In 2017, our inaugural year of the #BroaderBookshelf challenge, we asked you to read a history, any history. In 2018 we are asking that you broaden your reading horizons by specifically reading a military history, with many suggestions listed below.
Why history? Well, check out this answer from Boston University on why the study of history should be encouraged as a major: "[T]he heart of historical study is a richly vicarious experience, teaching you to move beyond yourself and envision other worlds, to explore the interplay between material circumstances and human character. History is both a science and an art, combining the careful analysis of evidence with compelling storytelling. Historical knowledge is powerful currency for the 21st century. History increases cultural literacy and sensitivity. You will learn to consider multiple points of view and changing global contexts. And you will get more jokes." (Source: So You Think You Want to Study History | Boston University)

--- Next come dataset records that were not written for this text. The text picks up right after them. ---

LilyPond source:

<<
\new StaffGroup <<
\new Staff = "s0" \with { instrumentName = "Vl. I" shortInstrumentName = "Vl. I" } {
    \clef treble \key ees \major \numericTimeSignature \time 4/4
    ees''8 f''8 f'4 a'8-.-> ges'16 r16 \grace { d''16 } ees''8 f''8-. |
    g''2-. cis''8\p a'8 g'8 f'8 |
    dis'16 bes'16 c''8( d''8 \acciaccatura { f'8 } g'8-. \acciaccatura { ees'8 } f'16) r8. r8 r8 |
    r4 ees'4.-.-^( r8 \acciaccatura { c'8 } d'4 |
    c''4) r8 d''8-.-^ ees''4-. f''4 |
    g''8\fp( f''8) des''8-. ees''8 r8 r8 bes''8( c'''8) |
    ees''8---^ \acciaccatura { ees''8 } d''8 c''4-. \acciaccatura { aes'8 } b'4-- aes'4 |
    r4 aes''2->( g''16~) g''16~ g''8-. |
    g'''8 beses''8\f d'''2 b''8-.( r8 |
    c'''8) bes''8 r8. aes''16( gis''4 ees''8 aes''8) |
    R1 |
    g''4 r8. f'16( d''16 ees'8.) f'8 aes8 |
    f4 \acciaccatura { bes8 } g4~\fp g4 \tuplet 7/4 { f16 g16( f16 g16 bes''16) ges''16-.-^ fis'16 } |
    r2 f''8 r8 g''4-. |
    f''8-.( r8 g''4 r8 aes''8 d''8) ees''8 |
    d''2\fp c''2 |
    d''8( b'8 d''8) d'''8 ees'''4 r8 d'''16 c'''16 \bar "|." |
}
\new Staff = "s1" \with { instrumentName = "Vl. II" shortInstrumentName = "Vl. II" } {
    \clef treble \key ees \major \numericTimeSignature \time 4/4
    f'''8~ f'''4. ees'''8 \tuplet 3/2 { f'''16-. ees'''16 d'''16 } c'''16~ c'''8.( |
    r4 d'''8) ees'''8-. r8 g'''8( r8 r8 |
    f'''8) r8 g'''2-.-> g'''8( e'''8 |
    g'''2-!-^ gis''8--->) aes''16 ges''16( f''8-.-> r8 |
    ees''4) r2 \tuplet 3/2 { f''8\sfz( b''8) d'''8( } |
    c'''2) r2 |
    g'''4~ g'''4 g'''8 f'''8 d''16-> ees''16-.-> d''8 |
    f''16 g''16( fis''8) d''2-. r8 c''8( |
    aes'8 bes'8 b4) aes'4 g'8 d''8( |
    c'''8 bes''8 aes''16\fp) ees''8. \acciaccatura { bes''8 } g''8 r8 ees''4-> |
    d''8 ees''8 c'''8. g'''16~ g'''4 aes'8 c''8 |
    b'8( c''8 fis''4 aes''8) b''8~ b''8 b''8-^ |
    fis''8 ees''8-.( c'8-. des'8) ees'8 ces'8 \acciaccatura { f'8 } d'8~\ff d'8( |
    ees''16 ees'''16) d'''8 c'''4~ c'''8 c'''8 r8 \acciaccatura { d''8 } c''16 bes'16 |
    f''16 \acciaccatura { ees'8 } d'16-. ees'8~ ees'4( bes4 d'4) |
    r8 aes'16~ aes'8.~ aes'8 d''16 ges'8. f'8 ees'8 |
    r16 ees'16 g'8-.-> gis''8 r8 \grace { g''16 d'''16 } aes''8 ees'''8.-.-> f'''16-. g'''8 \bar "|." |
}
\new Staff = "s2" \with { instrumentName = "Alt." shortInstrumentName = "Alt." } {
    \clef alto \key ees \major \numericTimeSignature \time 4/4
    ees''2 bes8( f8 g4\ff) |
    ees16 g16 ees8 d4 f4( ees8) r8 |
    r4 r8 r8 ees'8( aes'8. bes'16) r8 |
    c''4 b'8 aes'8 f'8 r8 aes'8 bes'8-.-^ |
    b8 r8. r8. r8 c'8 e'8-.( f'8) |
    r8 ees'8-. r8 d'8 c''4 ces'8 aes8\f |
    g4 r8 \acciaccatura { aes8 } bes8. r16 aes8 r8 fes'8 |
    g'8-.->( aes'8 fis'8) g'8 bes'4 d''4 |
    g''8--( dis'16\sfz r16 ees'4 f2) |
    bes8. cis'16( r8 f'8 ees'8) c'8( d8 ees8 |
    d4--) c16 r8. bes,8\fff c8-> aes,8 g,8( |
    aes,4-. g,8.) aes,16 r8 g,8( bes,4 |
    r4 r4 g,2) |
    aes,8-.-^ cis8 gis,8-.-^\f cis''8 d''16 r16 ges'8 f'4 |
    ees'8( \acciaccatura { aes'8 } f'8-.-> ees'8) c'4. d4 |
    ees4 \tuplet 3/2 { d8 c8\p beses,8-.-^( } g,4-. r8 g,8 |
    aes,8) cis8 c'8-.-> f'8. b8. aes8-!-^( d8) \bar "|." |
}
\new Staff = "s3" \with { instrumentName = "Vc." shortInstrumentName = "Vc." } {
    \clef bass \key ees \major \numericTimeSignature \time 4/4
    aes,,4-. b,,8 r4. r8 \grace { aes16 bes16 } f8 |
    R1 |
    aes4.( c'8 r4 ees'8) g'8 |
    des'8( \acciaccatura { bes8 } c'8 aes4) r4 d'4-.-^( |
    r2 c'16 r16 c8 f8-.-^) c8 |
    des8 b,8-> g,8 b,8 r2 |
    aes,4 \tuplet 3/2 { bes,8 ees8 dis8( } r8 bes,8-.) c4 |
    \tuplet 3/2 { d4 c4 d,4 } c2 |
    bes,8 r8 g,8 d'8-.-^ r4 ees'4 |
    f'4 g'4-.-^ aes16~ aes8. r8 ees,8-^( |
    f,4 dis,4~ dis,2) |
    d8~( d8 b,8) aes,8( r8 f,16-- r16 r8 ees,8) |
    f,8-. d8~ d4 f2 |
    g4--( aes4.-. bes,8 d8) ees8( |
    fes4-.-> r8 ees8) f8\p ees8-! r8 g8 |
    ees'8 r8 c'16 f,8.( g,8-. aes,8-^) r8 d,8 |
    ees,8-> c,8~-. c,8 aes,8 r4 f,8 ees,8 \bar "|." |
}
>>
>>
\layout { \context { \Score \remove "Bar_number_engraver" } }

Why military history? Standing militaries have been in existence since 3000 B.C., and battles and wars have been a huge part of our human story. While surfing the net searching for information about military history, I noted that one historian and author, John Keegan, was referenced and quoted often, but this quote from his book The Face of Battle struck me as particularly meaningful about why we should read military histories: "The study of battle is therefore always a study of fear and usually of courage; always of leadership, usually of obedience; always of compulsion, sometimes of insubordination; always of anxiety, sometimes of elation or catharsis; always of uncertainty and doubt, misinformation and misapprehension, usually also of faith and sometimes of vision; always of violence, sometimes also of cruelty, self-sacrifice, compassion; above all, it is always a study of solidarity and usually also of disintegration – for it is toward the disintegration of human groups that battle is directed." (Source: Manuever Self Study Program | Ft. Benning).
When you read a book based on the prompts from the 2018 #BroaderBookshelf Challenge, please take the time to share the book cover and your thoughts about the book with us via social media using #BroaderBookshelf.
Here are just a handful of military histories, many considered classics, in Richland Library's electronic collection:
- Band of Brothers, by Stephen Ambrose. Access the eAudiobook via hoopla.
- Thunder Below! by Eugune B. Fluckey. Access the eAudiobook via hoopla.
- One Bullet Away: The Making of a Marine Officer, by Nathaniel Fick. Access the eAudiobook via hoopla.
- 1776, by David McCullough. Access it via OverDrive and cloudLibrary.
- The Outpost: An Untold Story of American Valor, by Jake Tapper. Access the eBook via OverDrive and cloudLibrary. Access the eAudiobook via OverDrive and hoopla.
- The Guns of August, by Barbara Tuchman. Access the eBook via OverDrive. Access the eAudiobook via hoopla.
- History of the Peloponnesian War, by Thucydides (c400 BC). Access the eBook via hoopla.
- The Face of Battle, by John Keegan. Access the eAudiobook via hoopla.
- The Persian Expedition by Xenophon. Access the eBook via hoopla.
- Genghis Khan and the Making of the Modern World, by Jack Weatherford. Access the eBook via cloudLibrary.
- On War, by Carl von Clausewitz. Access the eBook via hoopla. Access the eAudiobook via hoopla.
- The Liberator, by Alex Kershaw. Access the eBook via OverDrive.
- The 33 Strategies of War, by Robert Greene. Access the eAudiobook via hoopla.
- American Soldier: Ground Combat in the World Wars, Korea and Vietnam. Access the eAudiobook via hoopla.
- Learning to Eat Soup with a Knife, by John A. Nagl. Access the eAudiobook via hoopla.
- Strategy, by Captain B. H. Liddell Hart. Access the eBook via hoopla.
- Blind Man's Bluff: The Untold True Story of American Submarine Espionage, by Sherry Sontag. Access the eAudiobook via hoopla.
- The Coldest Winter: America and the Korean War, by David Halberstam. Access the eBook via OverDrive.
- Warlord: A Life of Winston Churchill at War, 1874-1945, by Carlo d'Este Available via hoopla.
- Fatal Decision: Anzio and the Battle for Rome, by Carlo d'Este. Available via hoopla.
- Decision in Normandy, by Carlo d'Este. Available via hoopla.
- Inferno: The World at War, 1939-1945, by Max Hastings. Available via OverDrive and cloudLibrary.
- Bitter Victory, by Carlo d'Este. Available via hoopla.
- Six Days of War, by Michael B. Oren. Access the eAudiobook via hoopla.
- The First World War, by Hew Strachan. Access the eAudiobook via hoopla.